Luego de haber sufrido tres cambios de título en menos de dos meses, “The Life Of Pablo” es el nombre que engloba de forma perfecta todos los temas que explora Kanye en este trabajo discográfico, incluso cuando el contenido parece superfluo en algunas canciones, este juega una parte muy importante dentro de un cuadro muy complejo y es importante verlo de esa forma, como una pintura, donde temas como sus relaciones interpersonales, su fe en la religión y los conflictos internos que tiene con ella, sus vulnerabilidades, su pasión, y su estilo de vida actúan como pinceladas de un autorretrato donde él se ve como Pablo.

Éste es el álbum que intenta explicar quién es Kanye West. “Ultra Light Beams”, la primera canción de 18 tracks en total, abre este trabajo discográfico con coros gospel masivos, una percusión de uso moderado y producción minimalista. La canción parece describir una guerra interna sobre su fe en la religión, donde líneas como “I’m tryna keep my faith, but I’m looking for more” y “ So why send depression, not blessings? “Why, oh why’d you do me wrong?” son seguidas por uno de los features más estelares del álbum donde Chance The Rapper actúa como una voz interna y firme que responde a sus dudas religiosas con frases que reafirman su fe de manera sólida.

kanye

A esto le sigue una canción en dos partes que explora relaciones conflictivas y/o distanciadas en su vida, la primera parte de “Father Stretch My Hands” hace referencias sutiles a su tumultuosa relación con la modelo Amber Rose (2008-2010). Mientras la segunda parte habla sobre su relación con su padre, éste es un tema recurrente a través de todo el álbum, las dudas sobre la autenticidad de sus relaciones.

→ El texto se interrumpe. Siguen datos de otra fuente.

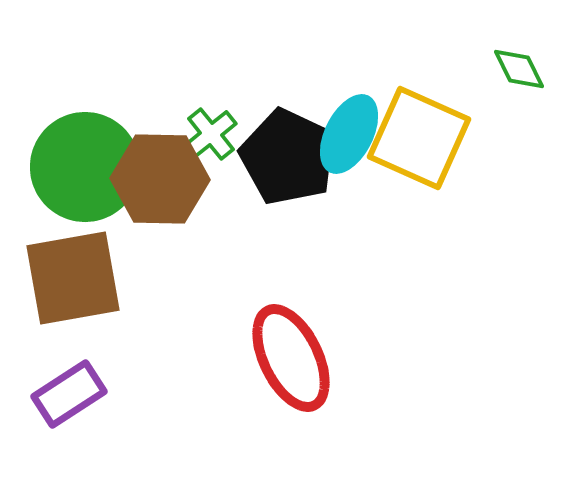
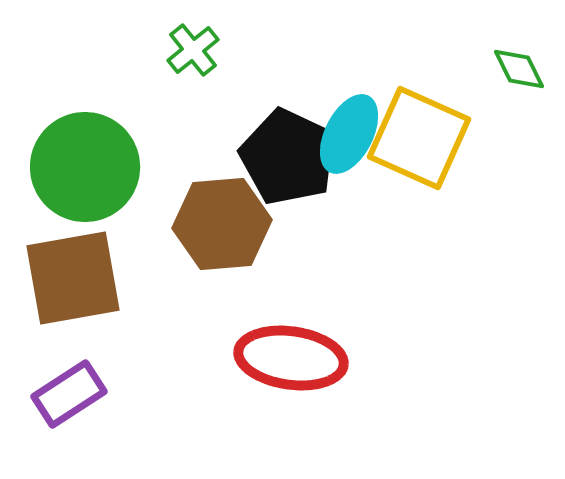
green cross: moved 18 px left, 84 px up
brown hexagon: moved 62 px right, 45 px down; rotated 6 degrees counterclockwise
red ellipse: rotated 56 degrees counterclockwise
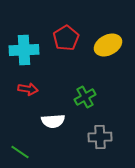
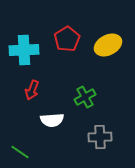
red pentagon: moved 1 px right, 1 px down
red arrow: moved 4 px right, 1 px down; rotated 102 degrees clockwise
white semicircle: moved 1 px left, 1 px up
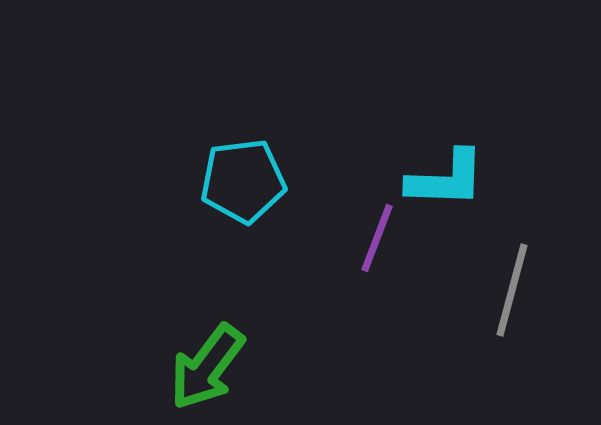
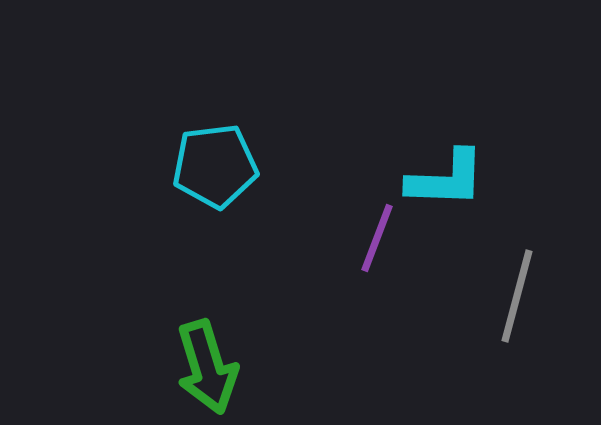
cyan pentagon: moved 28 px left, 15 px up
gray line: moved 5 px right, 6 px down
green arrow: rotated 54 degrees counterclockwise
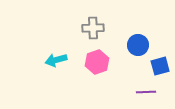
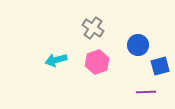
gray cross: rotated 35 degrees clockwise
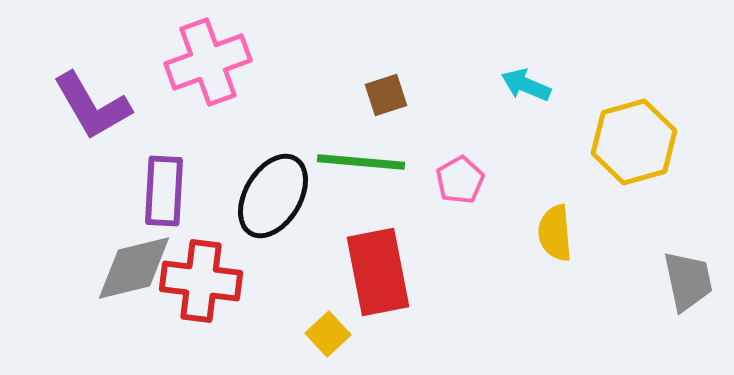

En “FML”  encontramos el punto más vulnerable del álbum, es un tema que expone sus ganas de cambiar hábitos que pueden ser deteriorantes para su relación matrimonial, la relación con sus hijos y sus metas personales, se vuelve a visitar el tema de una conversación interna, donde The Weeknd (Abel Tesfaye) representa las ganas de dejar de luchar por mejorar, la canción hace clímax en un middle 8 donde luego de una pausa alrededor del minuto 2:50 se abre paso una percusión épica que completa el ambiente de guerra interna que encapsula esta canción.

Musicalmente, el álbum integra elementos de todo su catálogo discográfico,  mezclando melodías nostálgicas que nos recuerdan a 808’s & Heartbreak con una producción industrial y rústica que se asemeja más al sonido polarizante de “Yeezus”, elementos soul, gospel y un flow increíble en rimas que nos llevan hasta Late Registration. Sin embargo, todos estos elementos se encuentran en un nivel más maduro, y ese parece ser el objetivo final del álbum: demostrar madurez musical, donde todos los elementos se usan como acentos que ayudan a condensar las ideas sobre basslines gruesos y dinámicos.

La efectividad comunicativa no se basa sobre qué tan fácil se pueda relacionar quien escucha el álbum con los temas explorados dentro de él, sino con qué tan identificado éste puede sentirse cuando se es presentado en un escenario tan vulnerable y tan humano como es la conversación introspectiva.